**TASK GOAL:** Extract only the lines from the one containing "does not protect" through the one containing "Page 1 of 1", and reproduce each without any change.
START DATA SUPPLIED
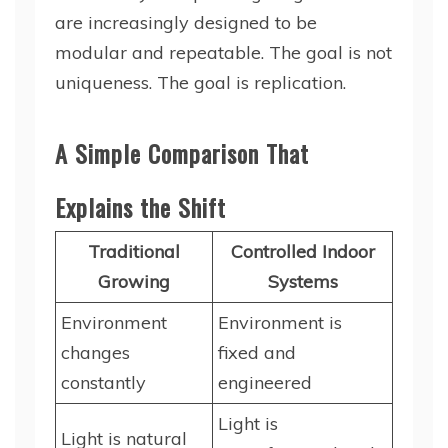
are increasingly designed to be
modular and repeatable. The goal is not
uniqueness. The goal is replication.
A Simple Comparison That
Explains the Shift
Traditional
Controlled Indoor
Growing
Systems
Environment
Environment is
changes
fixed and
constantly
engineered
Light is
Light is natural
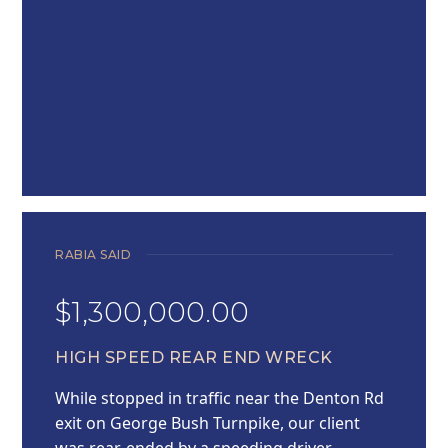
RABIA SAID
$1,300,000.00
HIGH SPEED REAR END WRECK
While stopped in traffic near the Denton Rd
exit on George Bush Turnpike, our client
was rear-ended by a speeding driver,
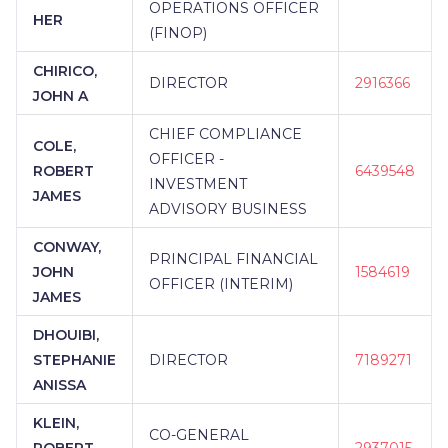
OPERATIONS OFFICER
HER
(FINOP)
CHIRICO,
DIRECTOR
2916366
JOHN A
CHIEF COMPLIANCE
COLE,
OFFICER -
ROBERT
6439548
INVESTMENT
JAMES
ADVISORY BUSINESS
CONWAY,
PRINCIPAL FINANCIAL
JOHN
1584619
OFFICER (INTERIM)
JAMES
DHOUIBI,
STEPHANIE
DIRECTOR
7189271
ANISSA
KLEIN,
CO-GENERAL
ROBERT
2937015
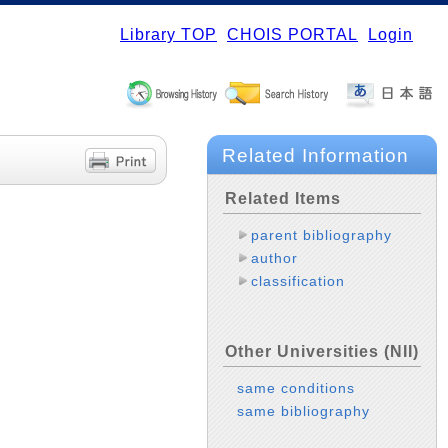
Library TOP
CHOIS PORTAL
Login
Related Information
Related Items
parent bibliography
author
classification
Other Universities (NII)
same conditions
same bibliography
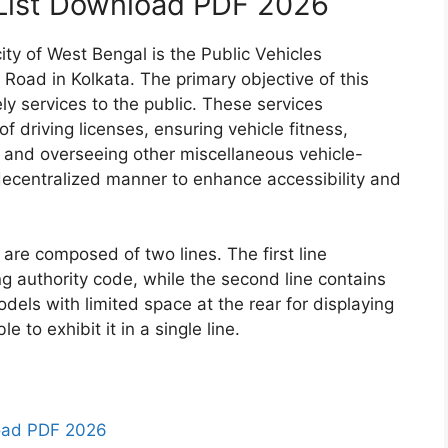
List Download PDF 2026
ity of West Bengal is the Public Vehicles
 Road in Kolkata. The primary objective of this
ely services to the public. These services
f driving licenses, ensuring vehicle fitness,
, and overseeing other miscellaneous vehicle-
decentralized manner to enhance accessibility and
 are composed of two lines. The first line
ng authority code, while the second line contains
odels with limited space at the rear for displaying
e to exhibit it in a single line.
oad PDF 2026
END DATA SUPPLIED
START DATA SUPPLIED
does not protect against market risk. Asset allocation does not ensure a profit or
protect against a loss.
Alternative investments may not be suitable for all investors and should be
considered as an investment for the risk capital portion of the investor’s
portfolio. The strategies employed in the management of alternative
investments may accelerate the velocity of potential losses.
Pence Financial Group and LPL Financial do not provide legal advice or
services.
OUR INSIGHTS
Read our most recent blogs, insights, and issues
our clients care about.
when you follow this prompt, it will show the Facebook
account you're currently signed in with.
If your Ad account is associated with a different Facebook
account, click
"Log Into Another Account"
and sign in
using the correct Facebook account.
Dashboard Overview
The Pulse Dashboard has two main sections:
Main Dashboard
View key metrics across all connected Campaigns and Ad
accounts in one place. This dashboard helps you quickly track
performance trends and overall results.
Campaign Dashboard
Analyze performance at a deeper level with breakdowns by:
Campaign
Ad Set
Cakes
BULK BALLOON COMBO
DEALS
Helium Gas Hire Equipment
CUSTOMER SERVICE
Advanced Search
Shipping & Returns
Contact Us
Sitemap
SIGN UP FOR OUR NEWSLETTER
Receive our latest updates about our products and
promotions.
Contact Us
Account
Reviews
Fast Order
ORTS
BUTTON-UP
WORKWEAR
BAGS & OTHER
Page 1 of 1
END DATA SUPPLIED
START DATA SUPPLIED
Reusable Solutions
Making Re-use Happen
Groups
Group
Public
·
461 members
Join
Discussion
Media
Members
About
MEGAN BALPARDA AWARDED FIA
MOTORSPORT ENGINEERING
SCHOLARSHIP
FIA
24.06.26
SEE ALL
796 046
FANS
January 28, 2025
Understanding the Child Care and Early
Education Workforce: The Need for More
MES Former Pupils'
END DATA SUPPLIED
**TASK SOLUTION:**
does not protect against market risk. Asset allocation does not ensure a profit or
protect against a loss.
Alternative investments may not be suitable for all investors and should be
considered as an investment for the risk capital portion of the investor’s
portfolio. The strategies employed in the management of alternative
investments may accelerate the velocity of potential losses.
Pence Financial Group and LPL Financial do not provide legal advice or
services.
OUR INSIGHTS
Read our most recent blogs, insights, and issues
our clients care about.
when you follow this prompt, it will show the Facebook
account you're currently signed in with.
If your Ad account is associated with a different Facebook
account, click
"Log Into Another Account"
and sign in
using the correct Facebook account.
Dashboard Overview
The Pulse Dashboard has two main sections:
Main Dashboard
View key metrics across all connected Campaigns and Ad
accounts in one place. This dashboard helps you quickly track
performance trends and overall results.
Campaign Dashboard
Analyze performance at a deeper level with breakdowns by:
Campaign
Ad Set
Cakes
BULK BALLOON COMBO
DEALS
Helium Gas Hire Equipment
CUSTOMER SERVICE
Advanced Search
Shipping & Returns
Contact Us
Sitemap
SIGN UP FOR OUR NEWSLETTER
Receive our latest updates about our products and
promotions.
Contact Us
Account
Reviews
Fast Order
ORTS
BUTTON-UP
WORKWEAR
BAGS & OTHER
Page 1 of 1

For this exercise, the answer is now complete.